Collected data
#####

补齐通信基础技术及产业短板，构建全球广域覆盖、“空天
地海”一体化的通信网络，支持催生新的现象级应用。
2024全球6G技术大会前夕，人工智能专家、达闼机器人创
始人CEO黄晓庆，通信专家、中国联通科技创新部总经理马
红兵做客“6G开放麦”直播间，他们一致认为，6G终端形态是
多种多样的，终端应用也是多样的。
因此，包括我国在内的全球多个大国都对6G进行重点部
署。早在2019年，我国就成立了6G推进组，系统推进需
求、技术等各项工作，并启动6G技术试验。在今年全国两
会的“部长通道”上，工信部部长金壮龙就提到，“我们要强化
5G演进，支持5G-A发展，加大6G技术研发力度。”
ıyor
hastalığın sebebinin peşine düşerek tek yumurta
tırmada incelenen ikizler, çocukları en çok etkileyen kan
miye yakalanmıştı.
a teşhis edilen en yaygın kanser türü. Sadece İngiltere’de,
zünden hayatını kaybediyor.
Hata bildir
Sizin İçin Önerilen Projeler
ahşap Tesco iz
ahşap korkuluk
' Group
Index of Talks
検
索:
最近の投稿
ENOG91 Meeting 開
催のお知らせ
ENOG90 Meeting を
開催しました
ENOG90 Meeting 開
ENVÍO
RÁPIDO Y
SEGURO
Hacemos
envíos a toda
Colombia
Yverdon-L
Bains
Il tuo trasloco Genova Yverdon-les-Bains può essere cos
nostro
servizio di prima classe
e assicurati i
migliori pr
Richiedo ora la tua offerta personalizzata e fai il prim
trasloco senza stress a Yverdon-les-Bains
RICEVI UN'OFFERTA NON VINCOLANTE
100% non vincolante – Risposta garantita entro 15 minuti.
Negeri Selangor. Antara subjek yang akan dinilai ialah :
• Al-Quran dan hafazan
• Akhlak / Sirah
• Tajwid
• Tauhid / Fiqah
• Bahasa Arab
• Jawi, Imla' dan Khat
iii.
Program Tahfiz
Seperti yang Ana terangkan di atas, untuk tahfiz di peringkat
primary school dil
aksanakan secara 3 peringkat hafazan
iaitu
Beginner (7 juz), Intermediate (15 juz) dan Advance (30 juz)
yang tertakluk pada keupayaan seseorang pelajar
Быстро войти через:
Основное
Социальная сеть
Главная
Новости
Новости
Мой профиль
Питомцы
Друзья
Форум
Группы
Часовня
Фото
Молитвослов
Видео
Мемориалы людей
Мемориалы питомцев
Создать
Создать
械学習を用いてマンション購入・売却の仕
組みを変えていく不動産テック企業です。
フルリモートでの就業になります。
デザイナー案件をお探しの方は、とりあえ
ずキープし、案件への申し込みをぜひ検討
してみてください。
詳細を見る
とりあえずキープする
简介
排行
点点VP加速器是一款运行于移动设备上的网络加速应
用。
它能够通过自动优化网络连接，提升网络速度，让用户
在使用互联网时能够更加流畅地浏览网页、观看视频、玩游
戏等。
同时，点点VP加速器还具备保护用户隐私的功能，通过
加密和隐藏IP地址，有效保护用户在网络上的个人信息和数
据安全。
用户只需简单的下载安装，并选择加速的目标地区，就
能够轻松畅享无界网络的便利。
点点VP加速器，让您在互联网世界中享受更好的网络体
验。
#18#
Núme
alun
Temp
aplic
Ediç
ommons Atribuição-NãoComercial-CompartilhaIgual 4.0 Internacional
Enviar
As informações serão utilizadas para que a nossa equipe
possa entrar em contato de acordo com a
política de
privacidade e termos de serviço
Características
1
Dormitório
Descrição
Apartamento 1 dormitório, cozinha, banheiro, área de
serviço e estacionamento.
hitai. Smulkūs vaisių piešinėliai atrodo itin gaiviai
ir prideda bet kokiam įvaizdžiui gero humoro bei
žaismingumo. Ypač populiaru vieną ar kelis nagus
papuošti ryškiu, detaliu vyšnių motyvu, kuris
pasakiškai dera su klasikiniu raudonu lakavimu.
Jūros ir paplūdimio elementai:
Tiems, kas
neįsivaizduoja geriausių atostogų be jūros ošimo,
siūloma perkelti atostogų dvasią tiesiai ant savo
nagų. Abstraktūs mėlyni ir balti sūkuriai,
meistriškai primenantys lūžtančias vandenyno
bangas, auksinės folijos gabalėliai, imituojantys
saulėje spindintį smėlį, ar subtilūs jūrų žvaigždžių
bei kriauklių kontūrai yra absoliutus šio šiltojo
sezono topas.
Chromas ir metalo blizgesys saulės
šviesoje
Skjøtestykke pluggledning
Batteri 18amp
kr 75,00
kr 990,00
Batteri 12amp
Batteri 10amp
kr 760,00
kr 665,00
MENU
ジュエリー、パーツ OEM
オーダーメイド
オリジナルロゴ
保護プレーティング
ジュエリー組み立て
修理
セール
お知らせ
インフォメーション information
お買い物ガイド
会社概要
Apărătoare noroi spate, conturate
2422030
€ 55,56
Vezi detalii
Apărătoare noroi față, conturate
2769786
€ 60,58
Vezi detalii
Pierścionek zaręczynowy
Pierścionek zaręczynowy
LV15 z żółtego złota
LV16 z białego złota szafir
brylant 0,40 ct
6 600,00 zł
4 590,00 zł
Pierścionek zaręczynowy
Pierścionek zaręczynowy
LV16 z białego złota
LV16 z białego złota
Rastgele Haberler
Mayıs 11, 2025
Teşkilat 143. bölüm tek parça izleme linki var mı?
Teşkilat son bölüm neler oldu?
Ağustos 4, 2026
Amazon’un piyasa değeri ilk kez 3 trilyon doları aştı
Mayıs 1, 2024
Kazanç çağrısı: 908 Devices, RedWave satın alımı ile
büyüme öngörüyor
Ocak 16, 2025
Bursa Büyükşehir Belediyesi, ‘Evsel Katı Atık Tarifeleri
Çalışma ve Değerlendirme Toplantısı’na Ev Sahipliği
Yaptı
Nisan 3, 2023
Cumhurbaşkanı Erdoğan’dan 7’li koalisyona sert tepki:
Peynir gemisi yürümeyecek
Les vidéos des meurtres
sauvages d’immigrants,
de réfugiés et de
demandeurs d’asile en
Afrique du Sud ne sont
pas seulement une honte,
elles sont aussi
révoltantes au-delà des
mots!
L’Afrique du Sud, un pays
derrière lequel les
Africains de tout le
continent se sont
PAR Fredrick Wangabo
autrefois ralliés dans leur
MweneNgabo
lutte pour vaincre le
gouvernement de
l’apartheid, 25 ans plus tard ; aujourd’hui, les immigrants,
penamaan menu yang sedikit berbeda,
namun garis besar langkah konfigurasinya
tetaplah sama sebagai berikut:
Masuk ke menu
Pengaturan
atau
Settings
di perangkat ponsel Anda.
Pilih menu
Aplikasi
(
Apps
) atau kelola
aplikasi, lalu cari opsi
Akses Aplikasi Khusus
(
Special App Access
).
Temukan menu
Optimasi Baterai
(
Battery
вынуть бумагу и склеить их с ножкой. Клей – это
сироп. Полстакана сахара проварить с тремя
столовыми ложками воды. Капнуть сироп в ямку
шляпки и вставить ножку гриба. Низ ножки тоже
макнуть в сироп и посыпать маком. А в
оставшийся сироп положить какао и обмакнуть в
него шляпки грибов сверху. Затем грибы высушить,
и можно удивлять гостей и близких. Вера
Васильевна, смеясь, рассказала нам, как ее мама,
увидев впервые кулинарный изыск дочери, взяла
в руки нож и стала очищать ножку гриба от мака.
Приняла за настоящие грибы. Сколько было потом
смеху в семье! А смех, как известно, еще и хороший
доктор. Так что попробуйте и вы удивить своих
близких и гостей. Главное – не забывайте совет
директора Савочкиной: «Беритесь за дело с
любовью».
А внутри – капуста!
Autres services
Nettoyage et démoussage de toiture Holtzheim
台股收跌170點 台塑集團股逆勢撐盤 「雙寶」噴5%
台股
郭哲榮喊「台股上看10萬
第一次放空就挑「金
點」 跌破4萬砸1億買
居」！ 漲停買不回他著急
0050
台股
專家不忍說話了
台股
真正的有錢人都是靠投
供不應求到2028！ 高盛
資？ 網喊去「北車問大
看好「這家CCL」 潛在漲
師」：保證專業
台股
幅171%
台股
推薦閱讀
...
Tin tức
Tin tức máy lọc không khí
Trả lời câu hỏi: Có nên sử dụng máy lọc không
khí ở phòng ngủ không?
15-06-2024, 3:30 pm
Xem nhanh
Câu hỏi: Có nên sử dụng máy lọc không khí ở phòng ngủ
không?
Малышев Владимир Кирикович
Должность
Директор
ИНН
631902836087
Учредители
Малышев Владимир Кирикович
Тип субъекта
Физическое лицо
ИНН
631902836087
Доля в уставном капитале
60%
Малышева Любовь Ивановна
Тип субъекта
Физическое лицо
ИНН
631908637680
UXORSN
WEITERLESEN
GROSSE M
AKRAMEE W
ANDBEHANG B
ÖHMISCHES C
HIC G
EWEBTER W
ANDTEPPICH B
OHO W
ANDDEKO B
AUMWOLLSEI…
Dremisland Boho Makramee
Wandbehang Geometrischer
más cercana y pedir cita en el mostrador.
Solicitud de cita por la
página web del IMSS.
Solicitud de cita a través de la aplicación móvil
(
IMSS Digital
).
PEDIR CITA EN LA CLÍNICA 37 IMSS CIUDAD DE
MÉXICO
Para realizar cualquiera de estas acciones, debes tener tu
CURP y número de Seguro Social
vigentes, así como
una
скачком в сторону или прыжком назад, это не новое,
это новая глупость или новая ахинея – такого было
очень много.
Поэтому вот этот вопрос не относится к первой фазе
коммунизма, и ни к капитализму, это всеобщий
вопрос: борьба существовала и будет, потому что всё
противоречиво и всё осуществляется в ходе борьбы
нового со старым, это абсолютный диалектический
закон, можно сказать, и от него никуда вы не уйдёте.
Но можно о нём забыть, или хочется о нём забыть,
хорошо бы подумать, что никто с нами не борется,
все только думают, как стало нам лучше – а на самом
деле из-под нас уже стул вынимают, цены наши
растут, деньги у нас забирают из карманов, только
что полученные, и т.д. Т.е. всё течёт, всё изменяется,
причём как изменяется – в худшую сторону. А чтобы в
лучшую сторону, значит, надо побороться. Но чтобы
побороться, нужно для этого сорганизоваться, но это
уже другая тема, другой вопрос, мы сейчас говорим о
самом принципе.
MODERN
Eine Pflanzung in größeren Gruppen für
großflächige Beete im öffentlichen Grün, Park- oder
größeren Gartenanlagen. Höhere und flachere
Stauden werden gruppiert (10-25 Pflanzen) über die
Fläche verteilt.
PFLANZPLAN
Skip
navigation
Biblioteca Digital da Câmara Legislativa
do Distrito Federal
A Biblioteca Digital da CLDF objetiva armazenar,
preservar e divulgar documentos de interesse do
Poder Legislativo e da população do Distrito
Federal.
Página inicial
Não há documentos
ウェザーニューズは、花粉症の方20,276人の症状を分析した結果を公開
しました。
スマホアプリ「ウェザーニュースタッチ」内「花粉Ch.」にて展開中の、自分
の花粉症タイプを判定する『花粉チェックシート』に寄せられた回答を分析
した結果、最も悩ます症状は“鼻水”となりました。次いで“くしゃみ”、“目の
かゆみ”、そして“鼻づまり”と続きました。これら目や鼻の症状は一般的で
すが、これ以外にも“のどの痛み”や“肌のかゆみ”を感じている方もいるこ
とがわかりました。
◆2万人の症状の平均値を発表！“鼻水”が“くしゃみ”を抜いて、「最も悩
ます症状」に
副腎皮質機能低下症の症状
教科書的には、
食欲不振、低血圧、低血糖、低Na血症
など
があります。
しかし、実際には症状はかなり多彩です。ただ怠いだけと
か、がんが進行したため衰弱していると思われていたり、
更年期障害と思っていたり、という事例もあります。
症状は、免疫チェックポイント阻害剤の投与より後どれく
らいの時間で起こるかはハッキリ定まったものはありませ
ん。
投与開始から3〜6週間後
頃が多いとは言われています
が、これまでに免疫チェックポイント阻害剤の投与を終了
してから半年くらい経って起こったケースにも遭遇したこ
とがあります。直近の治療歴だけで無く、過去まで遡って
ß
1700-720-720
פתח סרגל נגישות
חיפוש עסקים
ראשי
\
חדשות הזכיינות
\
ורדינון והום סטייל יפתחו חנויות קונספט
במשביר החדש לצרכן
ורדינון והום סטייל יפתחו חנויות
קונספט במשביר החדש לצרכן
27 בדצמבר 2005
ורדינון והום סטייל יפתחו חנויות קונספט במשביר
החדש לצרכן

#####

● **JOB ITEM**
Reproduce the data from its first line through the line containing "它能够通过自动优化网络连接，提升网络速度，让用户", with both ends included.

● **EXERCISE RESULT**
补齐通信基础技术及产业短板，构建全球广域覆盖、“空天
地海”一体化的通信网络，支持催生新的现象级应用。
2024全球6G技术大会前夕，人工智能专家、达闼机器人创
始人CEO黄晓庆，通信专家、中国联通科技创新部总经理马
红兵做客“6G开放麦”直播间，他们一致认为，6G终端形态是
多种多样的，终端应用也是多样的。
因此，包括我国在内的全球多个大国都对6G进行重点部
署。早在2019年，我国就成立了6G推进组，系统推进需
求、技术等各项工作，并启动6G技术试验。在今年全国两
会的“部长通道”上，工信部部长金壮龙就提到，“我们要强化
5G演进，支持5G-A发展，加大6G技术研发力度。”
ıyor
hastalığın sebebinin peşine düşerek tek yumurta
tırmada incelenen ikizler, çocukları en çok etkileyen kan
miye yakalanmıştı.
a teşhis edilen en yaygın kanser türü. Sadece İngiltere’de,
zünden hayatını kaybediyor.
Hata bildir
Sizin İçin Önerilen Projeler
ahşap Tesco iz
ahşap korkuluk
' Group
Index of Talks
検
索:
最近の投稿
ENOG91 Meeting 開
催のお知らせ
ENOG90 Meeting を
開催しました
ENOG90 Meeting 開
ENVÍO
RÁPIDO Y
SEGURO
Hacemos
envíos a toda
Colombia
Yverdon-L
Bains
Il tuo trasloco Genova Yverdon-les-Bains può essere cos
nostro
servizio di prima classe
e assicurati i
migliori pr
Richiedo ora la tua offerta personalizzata e fai il prim
trasloco senza stress a Yverdon-les-Bains
RICEVI UN'OFFERTA NON VINCOLANTE
100% non vincolante – Risposta garantita entro 15 minuti.
Negeri Selangor. Antara subjek yang akan dinilai ialah :
• Al-Quran dan hafazan
• Akhlak / Sirah
• Tajwid
• Tauhid / Fiqah
• Bahasa Arab
• Jawi, Imla' dan Khat
iii.
Program Tahfiz
Seperti yang Ana terangkan di atas, untuk tahfiz di peringkat
primary school dil
aksanakan secara 3 peringkat hafazan
iaitu
Beginner (7 juz), Intermediate (15 juz) dan Advance (30 juz)
yang tertakluk pada keupayaan seseorang pelajar
Быстро войти через:
Основное
Социальная сеть
Главная
Новости
Новости
Мой профиль
Питомцы
Друзья
Форум
Группы
Часовня
Фото
Молитвослов
Видео
Мемориалы людей
Мемориалы питомцев
Создать
Создать
械学習を用いてマンション購入・売却の仕
組みを変えていく不動産テック企業です。
フルリモートでの就業になります。
デザイナー案件をお探しの方は、とりあえ
ずキープし、案件への申し込みをぜひ検討
してみてください。
詳細を見る
とりあえずキープする
简介
排行
点点VP加速器是一款运行于移动设备上的网络加速应
用。
它能够通过自动优化网络连接，提升网络速度，让用户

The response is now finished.